We're finally in the home stretch of election season 2016, and that means there's just a few debates left. After what seemed like an endless stream of primary debates in the spring (especially with the Republican candidates) we are finally going to get a chance to see the vice presidential picks go at it out onstage. So how many vice presidential debates are there?

Just a single debate, actually. In those 90 minutes on Oct. 4 beginning at 9 p.m. at Longwood University, Indiana Gov. Mike Pence and Virginia Sen. Tim Kaine will have the opportunity to convince voters why they and their presidential candidates should be elected to the White House. CBS News' Elaine Quijano will moderate the debate.

Without the distraction of Donald Trump's near-daily tirades and Hillary Clinton's pneumonia, emails, or decision to smile or not, voters will finally get a chance to feel out their righthand men on national TV. So much of this election cycle has paid attention to Trump and Clinton both because of their personalities and histories. The debate is the time to look at an important decision each of the candidates has already made: who to be on deck for the presidency.
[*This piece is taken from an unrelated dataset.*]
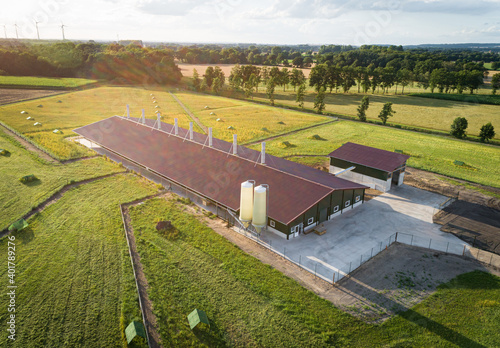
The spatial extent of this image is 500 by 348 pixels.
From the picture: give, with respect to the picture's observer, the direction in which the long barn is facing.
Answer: facing the viewer and to the right of the viewer

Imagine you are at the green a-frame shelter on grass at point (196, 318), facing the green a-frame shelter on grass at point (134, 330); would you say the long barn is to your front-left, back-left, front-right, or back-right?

The vice presidential debate is the first debate Longwood University will hold. In an interview with ABC News, Longwood University president W. Taylor Reveley IV said that the process in the decision making for the debate to be held there took about two years to complete. Peter Eyre, a senior advisor for the Commission on Presidential Debates told ABC News that the decision to host the debate at Longwood included factors like the facilities, local police, law enforcement, hotels, and transportation. Also considered was the school's proximity to historic sites. According to Reveley, the parts of the campus were sites of the end of the Civil War. And the civil rights movement played a part in other areas of the campus.

Unlike the first presidential debate, the vice presidential candidates will debate for 10-minute segments on nine different topics. Each candidate will get two minutes to answer the question, then they can respond to each other.

After the vice presidential debate, only two more debates are scheduled before the general election on Nov. 8. Clinton and Trump will face off at third debate that will take place on Oct 9 and then the final debate on Oct. 19. Between now and then, they will attempt to convince the block of voters who still remain undecided to choose them.